Until recently, mainline seminaries could rely on a combination of endowment proceeds and tuitions from students who expected to land full-time ministry positions after graduation. But now part-time pastorates are increasingly the norm as congregations with dwindling numbers can’t afford full-timers. Fewer would-be pastors want to incur five-figure student loan debt in exchange for a part-time job. So they don’t enroll.
(RNS) America’s oldest graduate seminary is once again blazing a trail for other mainline Protestant institutions to follow. But this time it’s a path many would rather not travel.
On Thursday (Nov. 12), Andover Newton Theological School announced plans to relocate and sell its 20-acre campus in Newton, Mass. The move will be part of “a bold new direction” for the 208-year-old school as it struggles with big deficits.
“God is doing something new in this time,” said Andover Newton President Martin Copenhaver. “We have to figure out what it is and get with the program.”
Whatever God is doing, it will be with a smaller faculty, lower overhead and new partnerships. On the table are two options: Become embedded within a more stable institution such as Yale Divinity School, where discussions are ongoing, or shift to a lean cooperative learning model. The latter would strip away broad elective offerings, focus on core subjects and dispatch students to do much of their learning in local congregations.

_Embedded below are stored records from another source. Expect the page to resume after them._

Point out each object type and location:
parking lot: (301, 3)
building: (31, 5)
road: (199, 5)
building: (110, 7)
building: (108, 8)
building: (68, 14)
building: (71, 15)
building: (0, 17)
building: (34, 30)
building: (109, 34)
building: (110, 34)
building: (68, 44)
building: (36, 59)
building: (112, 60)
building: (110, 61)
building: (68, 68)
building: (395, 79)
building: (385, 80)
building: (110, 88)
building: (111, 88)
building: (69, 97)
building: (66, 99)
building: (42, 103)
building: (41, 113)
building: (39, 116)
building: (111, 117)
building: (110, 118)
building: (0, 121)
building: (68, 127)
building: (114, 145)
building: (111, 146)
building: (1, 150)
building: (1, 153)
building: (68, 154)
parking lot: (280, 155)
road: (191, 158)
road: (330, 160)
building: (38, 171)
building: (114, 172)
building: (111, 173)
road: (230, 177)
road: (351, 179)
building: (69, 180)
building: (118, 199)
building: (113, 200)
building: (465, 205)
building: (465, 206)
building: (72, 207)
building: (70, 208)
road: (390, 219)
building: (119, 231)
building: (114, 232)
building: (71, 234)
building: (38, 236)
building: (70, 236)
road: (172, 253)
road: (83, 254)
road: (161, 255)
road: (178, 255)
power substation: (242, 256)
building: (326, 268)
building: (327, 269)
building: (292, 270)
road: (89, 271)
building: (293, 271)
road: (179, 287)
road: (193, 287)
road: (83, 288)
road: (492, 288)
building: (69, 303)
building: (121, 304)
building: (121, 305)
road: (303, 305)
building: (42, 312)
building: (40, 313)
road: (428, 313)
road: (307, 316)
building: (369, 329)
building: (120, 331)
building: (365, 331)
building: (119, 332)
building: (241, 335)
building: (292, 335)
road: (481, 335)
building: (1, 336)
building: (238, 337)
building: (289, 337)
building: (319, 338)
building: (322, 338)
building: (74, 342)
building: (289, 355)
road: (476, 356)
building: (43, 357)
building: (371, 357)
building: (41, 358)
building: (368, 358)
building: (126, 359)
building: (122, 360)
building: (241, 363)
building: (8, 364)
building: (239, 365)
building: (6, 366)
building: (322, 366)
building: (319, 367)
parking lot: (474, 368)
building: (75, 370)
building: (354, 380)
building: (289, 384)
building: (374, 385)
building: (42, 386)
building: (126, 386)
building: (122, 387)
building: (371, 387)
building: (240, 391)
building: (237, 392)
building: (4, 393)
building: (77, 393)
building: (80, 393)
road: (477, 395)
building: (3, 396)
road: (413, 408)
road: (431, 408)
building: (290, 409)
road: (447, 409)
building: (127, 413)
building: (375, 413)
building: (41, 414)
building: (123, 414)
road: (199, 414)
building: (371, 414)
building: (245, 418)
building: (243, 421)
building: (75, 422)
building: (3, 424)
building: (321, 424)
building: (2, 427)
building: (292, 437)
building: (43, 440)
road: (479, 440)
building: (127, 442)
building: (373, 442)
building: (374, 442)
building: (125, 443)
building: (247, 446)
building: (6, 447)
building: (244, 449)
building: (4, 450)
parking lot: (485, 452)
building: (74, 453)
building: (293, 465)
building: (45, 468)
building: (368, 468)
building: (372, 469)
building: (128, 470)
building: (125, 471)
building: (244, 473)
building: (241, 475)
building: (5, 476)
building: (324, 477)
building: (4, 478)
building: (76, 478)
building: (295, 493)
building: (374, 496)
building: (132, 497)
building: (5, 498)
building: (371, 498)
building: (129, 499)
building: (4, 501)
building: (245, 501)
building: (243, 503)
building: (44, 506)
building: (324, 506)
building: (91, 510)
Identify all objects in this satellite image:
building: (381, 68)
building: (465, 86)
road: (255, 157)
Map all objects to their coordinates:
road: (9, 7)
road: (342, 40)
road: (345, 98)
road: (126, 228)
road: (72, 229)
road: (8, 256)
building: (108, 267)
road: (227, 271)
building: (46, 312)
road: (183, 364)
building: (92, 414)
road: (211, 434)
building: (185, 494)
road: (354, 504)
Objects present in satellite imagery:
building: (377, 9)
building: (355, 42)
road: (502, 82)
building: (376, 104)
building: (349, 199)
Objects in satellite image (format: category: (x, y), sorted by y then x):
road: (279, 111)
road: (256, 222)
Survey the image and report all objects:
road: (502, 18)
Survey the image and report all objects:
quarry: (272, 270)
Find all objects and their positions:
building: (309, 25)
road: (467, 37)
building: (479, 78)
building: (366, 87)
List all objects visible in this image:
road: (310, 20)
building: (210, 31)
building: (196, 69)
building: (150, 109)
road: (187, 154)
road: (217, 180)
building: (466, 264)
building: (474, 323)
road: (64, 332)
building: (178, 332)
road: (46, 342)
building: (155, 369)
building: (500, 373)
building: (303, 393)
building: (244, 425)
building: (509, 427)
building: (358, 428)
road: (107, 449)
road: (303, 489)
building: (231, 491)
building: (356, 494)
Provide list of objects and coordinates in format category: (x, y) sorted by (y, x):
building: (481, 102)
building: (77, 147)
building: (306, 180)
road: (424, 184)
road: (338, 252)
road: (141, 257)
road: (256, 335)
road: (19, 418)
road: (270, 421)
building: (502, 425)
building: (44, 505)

Either way, Andover Newton’s move is likely a harbinger of what lies ahead for about 80 percent of America’s 100 mainline seminaries, according to Daniel Aleshire, executive director of the Association of Theological Schools. Built more than a century ago, they’ve relied primarily on residential education models that are fast becoming unsustainably expensive and ill-suited to current needs.
“Andover Newton is a canary in the mineshaft on the issue of, ‘what is the future of mainline institutions?’” Aleshire said. “You’re going to see some mainline schools seek to affiliate with other larger institutions. And the primary reason for that is the reduction of their indirect costs.”